For this exercise, repeat exactly the lines below starting at the line holding "What I want is the contour" and ending at the line holding "One object in", both included, with no extra lines and no pictures.

Scene geometry reasoning data:
○ ○ ○ ○ ○

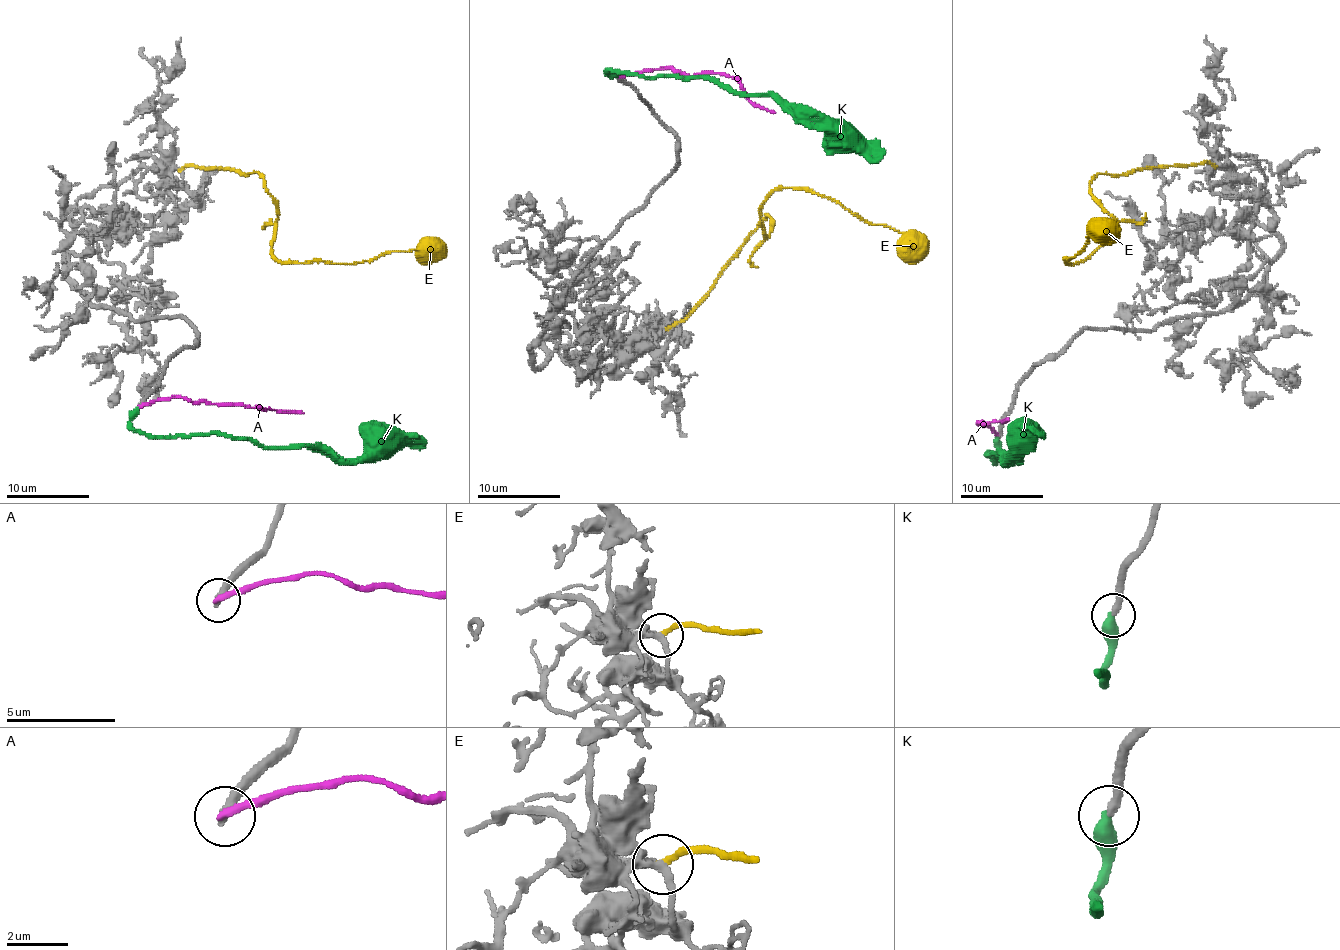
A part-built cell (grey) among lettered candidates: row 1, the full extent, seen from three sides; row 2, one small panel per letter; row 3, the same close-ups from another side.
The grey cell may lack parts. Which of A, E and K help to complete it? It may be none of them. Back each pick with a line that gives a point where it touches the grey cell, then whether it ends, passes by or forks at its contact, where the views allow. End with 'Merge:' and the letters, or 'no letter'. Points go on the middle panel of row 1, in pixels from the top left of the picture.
K: meets grey at (617, 77); it ends there
Merge: K

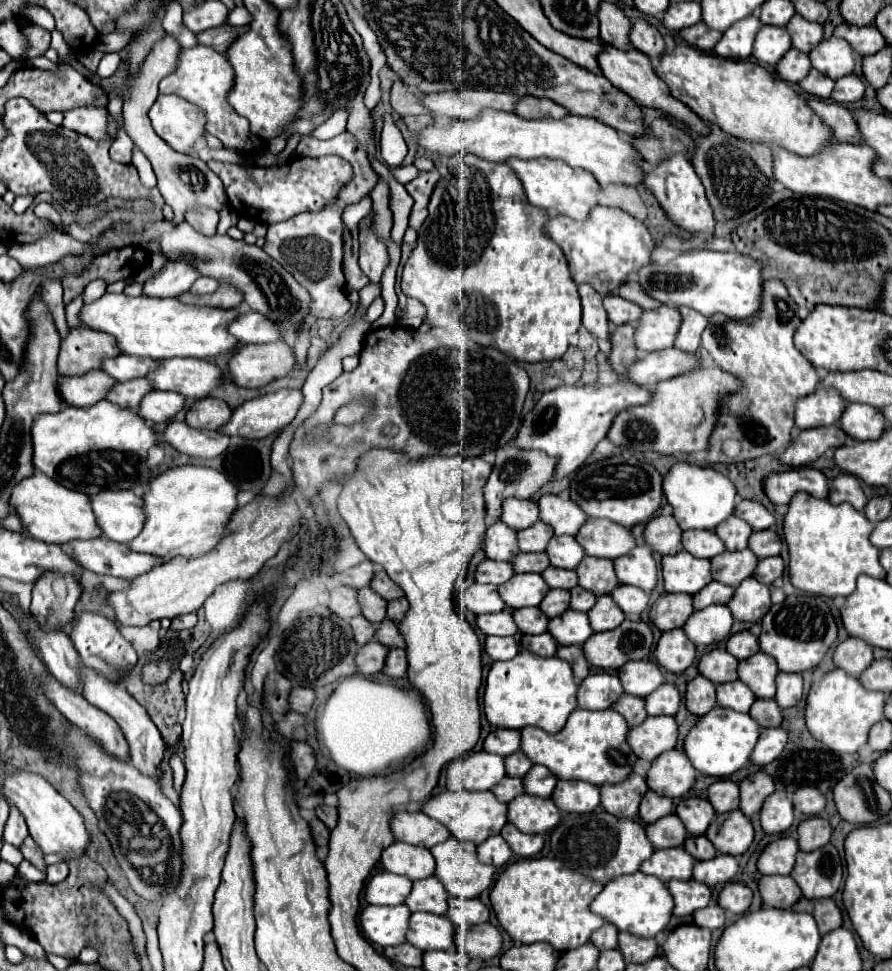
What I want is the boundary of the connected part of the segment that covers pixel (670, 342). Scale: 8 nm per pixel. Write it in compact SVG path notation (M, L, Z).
M660 305L654 311L644 311L636 325L636 347L640 351L662 351L674 347L682 315L676 307Z

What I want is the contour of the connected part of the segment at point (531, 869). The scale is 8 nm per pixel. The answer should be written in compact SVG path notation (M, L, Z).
M522 859L500 873L490 891L490 903L512 941L546 941L556 947L556 951L570 951L584 945L590 935L604 925L604 919L588 909L600 891L602 885L572 869L566 869L556 859Z

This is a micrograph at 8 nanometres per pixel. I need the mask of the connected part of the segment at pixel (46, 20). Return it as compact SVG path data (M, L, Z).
M30 7L28 11L26 11L26 17L34 23L34 25L42 25L42 27L46 27L46 31L52 31L54 29L54 19L52 19L52 15L48 15L48 11L46 9L40 9L40 7Z

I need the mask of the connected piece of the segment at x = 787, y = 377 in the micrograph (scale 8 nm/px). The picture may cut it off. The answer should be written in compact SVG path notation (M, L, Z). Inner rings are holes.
M778 279L764 281L764 297L760 313L746 321L728 321L724 315L714 315L702 333L702 347L728 373L742 379L742 389L722 401L718 427L710 437L708 463L738 463L772 455L788 447L794 431L796 399L810 395L820 385L820 375L812 363L794 347L794 333L800 325L798 305L790 303L790 295ZM726 439L738 439L742 453L728 459L722 451Z

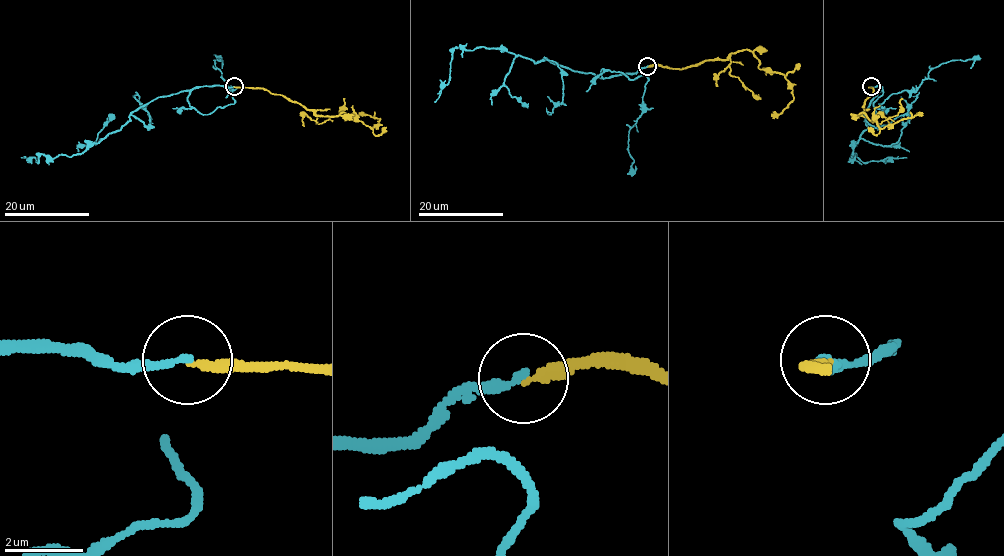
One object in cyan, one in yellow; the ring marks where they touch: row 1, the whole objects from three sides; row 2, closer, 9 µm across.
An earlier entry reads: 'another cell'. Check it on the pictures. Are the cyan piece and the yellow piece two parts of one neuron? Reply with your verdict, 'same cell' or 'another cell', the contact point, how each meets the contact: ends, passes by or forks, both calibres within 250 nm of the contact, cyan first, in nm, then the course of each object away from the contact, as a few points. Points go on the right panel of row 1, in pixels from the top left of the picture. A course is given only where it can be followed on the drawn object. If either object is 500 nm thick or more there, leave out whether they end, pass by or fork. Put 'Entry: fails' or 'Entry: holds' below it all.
another cell; at (871, 86); cyan ends there; yellow ends there; 220 nm thick on the cyan side, 190 nm on the other; cyan runs (871, 87), (882, 90), (862, 112), (867, 127), (851, 157), (863, 162), (907, 158); yellow runs (871, 87), (872, 93), (864, 103), (864, 111), (854, 116), (862, 112), (881, 128), (922, 112)
Entry: holds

○ ○ ○ ○ ○

▸ **Finished task**:
What I want is the contour of the connected part of the segment at point (531, 869). The scale is 8 nm per pixel. The answer should be written in compact SVG path notation (M, L, Z).
M522 859L500 873L490 891L490 903L512 941L546 941L556 947L556 951L570 951L584 945L590 935L604 925L604 919L588 909L600 891L602 885L572 869L566 869L556 859Z

This is a micrograph at 8 nanometres per pixel. I need the mask of the connected part of the segment at pixel (46, 20). Return it as compact SVG path data (M, L, Z).
M30 7L28 11L26 11L26 17L34 23L34 25L42 25L42 27L46 27L46 31L52 31L54 29L54 19L52 19L52 15L48 15L48 11L46 9L40 9L40 7Z

I need the mask of the connected piece of the segment at x = 787, y = 377 in the micrograph (scale 8 nm/px). The picture may cut it off. The answer should be written in compact SVG path notation (M, L, Z). Inner rings are holes.
M778 279L764 281L764 297L760 313L746 321L728 321L724 315L714 315L702 333L702 347L728 373L742 379L742 389L722 401L718 427L710 437L708 463L738 463L772 455L788 447L794 431L796 399L810 395L820 385L820 375L812 363L794 347L794 333L800 325L798 305L790 303L790 295ZM726 439L738 439L742 453L728 459L722 451Z

One object in cyan, one in yellow; the ring marks where they touch: row 1, the whole objects from three sides; row 2, closer, 9 µm across.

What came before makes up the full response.